(Extracted page text data)
• • • • • • •
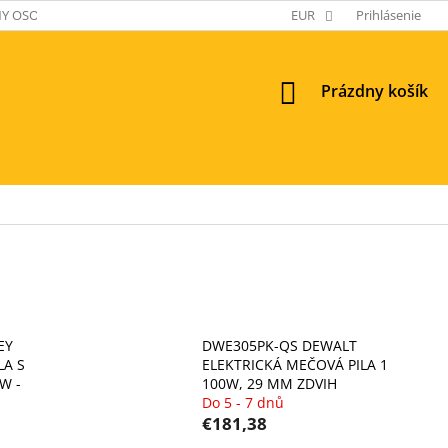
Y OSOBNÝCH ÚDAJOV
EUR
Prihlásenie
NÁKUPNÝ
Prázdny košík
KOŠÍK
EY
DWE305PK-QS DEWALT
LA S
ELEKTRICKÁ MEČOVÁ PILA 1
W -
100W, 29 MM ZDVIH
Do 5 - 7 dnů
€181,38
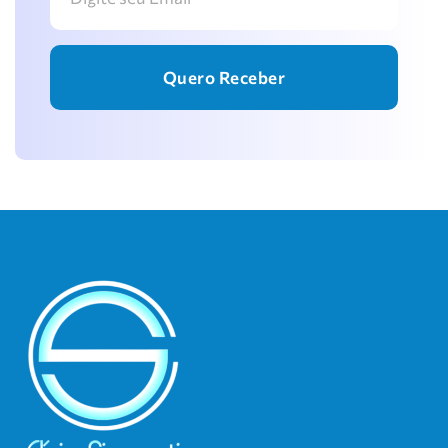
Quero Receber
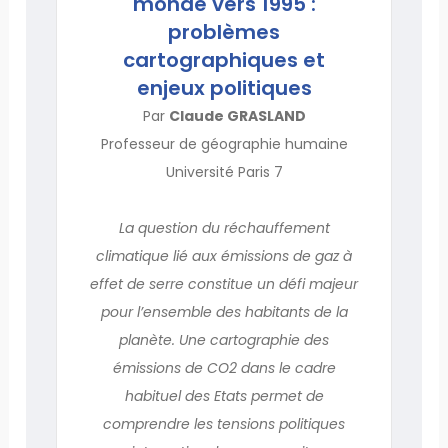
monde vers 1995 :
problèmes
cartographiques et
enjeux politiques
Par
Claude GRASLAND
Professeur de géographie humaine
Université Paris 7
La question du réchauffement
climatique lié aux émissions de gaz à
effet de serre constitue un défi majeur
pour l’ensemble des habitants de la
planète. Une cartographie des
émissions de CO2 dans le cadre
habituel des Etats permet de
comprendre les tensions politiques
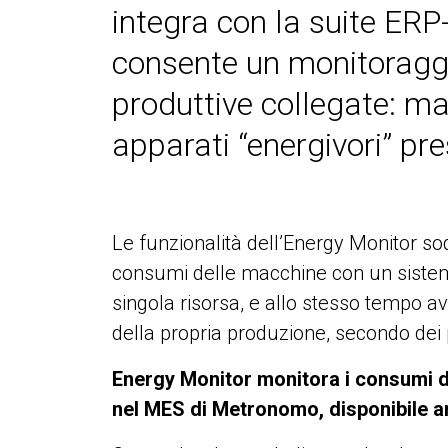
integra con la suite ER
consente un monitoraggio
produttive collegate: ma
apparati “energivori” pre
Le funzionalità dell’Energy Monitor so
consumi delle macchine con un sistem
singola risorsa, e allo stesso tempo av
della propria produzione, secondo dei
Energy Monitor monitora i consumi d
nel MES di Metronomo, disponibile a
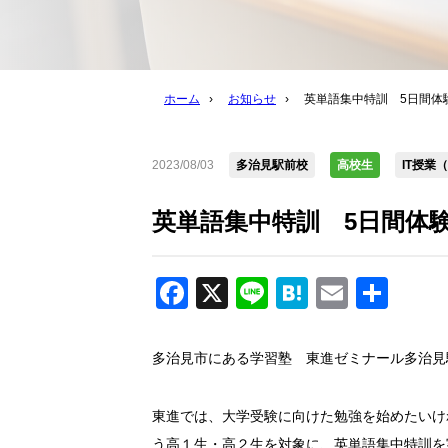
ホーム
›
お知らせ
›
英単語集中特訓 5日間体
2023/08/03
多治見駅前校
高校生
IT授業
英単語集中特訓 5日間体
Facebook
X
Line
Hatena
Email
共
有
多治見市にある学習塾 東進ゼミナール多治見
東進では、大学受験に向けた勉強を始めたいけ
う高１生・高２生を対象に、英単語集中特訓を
• • • • • • •
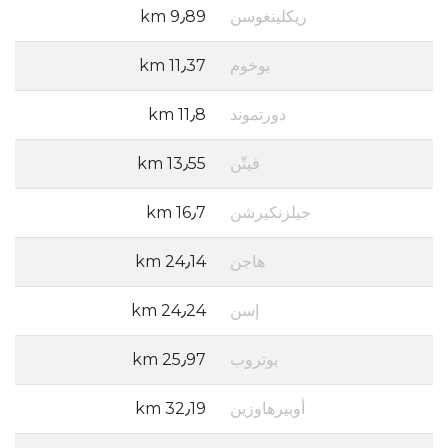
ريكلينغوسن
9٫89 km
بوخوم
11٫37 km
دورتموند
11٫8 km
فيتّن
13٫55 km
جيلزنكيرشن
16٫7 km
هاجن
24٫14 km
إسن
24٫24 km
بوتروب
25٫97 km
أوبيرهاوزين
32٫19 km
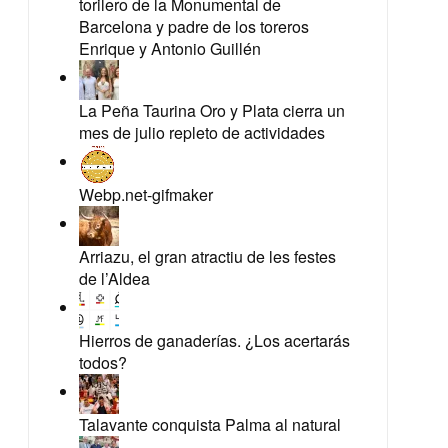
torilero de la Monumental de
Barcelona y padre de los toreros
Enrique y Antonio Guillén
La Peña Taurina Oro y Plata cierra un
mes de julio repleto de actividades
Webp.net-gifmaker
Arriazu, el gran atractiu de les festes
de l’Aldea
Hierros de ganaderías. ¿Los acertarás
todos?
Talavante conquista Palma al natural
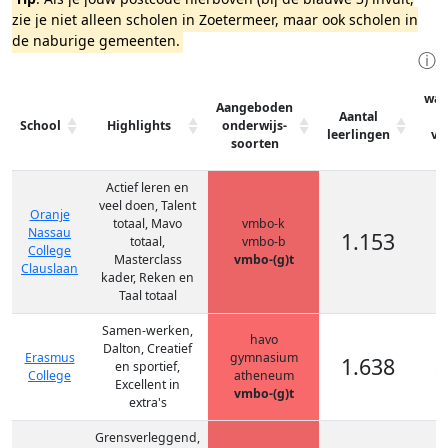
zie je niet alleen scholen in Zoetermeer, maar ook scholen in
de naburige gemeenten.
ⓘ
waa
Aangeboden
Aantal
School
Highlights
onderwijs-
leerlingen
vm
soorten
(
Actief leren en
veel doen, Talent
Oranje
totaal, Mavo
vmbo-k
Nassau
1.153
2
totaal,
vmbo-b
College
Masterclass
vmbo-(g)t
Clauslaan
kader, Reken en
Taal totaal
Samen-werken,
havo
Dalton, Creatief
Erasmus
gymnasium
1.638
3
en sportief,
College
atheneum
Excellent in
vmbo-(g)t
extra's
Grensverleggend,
• • • • • • •
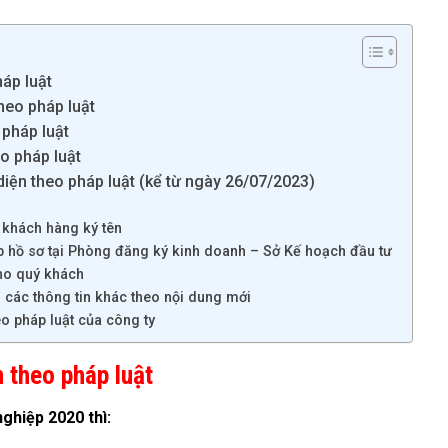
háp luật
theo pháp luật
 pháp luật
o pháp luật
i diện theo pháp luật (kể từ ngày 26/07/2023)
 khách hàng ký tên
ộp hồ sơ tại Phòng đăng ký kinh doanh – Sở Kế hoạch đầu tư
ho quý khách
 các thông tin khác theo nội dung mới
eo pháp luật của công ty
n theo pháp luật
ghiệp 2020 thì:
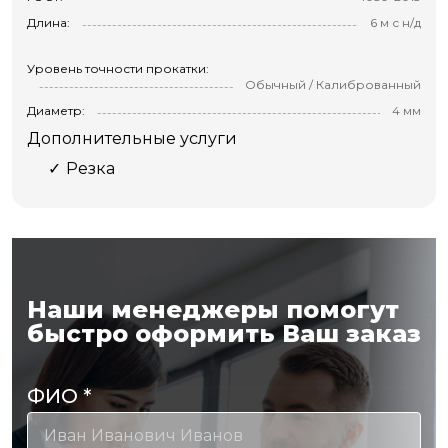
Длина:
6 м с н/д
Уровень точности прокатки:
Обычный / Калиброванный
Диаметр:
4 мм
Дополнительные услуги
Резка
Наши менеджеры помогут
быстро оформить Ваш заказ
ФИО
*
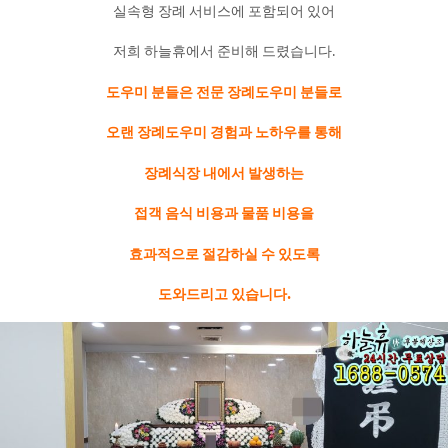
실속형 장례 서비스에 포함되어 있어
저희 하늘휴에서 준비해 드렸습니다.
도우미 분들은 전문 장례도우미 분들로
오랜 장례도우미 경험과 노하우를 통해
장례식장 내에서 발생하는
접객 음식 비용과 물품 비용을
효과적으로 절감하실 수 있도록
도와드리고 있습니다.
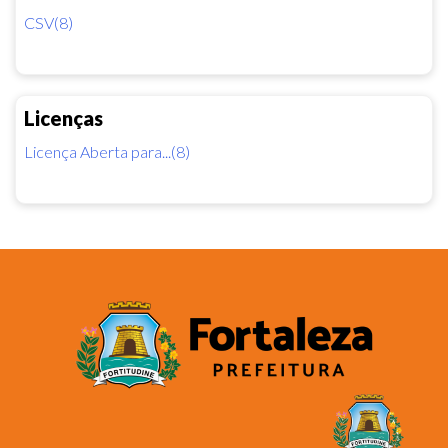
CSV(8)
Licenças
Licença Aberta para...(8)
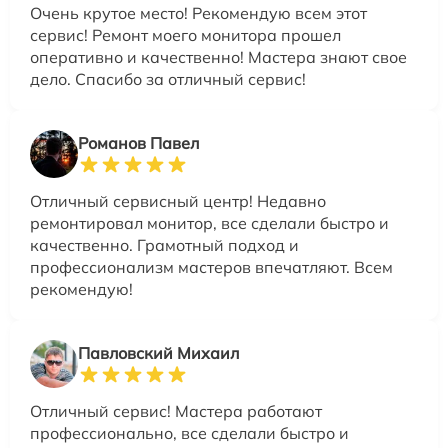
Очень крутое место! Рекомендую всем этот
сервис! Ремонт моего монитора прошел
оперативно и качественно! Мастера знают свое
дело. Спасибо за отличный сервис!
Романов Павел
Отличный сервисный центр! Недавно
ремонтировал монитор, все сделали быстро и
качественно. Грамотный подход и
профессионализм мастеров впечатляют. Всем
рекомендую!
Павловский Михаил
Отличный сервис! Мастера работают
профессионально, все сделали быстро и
• • • • • • •
:: Work required ::
Quote everything from the line containing "integra con la suite ER" down to the line containing "nel MES di Metronomo, disponibile a", keeping both of those lines, word for word.

:: Result ::
integra con la suite ER
consente un monitoraggio
produttive collegate: ma
apparati “energivori” pre
Le funzionalità dell’Energy Monitor so
consumi delle macchine con un sistem
singola risorsa, e allo stesso tempo av
della propria produzione, secondo dei
Energy Monitor monitora i consumi d
nel MES di Metronomo, disponibile a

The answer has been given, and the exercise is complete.